INSTRUCTIONS FOR THE TASK:
In the entries that follow, find every line containing "pentru" and copy it.

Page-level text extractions

====================

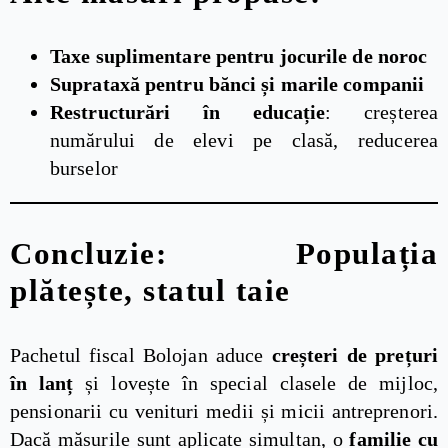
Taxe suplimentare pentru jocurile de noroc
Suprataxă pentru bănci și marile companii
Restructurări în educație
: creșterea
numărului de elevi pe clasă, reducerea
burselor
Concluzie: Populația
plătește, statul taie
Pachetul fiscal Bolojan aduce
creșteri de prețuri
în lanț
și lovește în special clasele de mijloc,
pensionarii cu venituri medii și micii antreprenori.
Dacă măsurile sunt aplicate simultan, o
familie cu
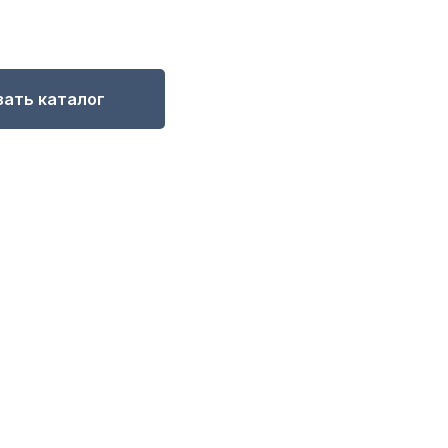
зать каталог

====================

WRITTEN SOLUTION:
Taxe suplimentare pentru jocurile de noroc
Suprataxă pentru bănci și marile companii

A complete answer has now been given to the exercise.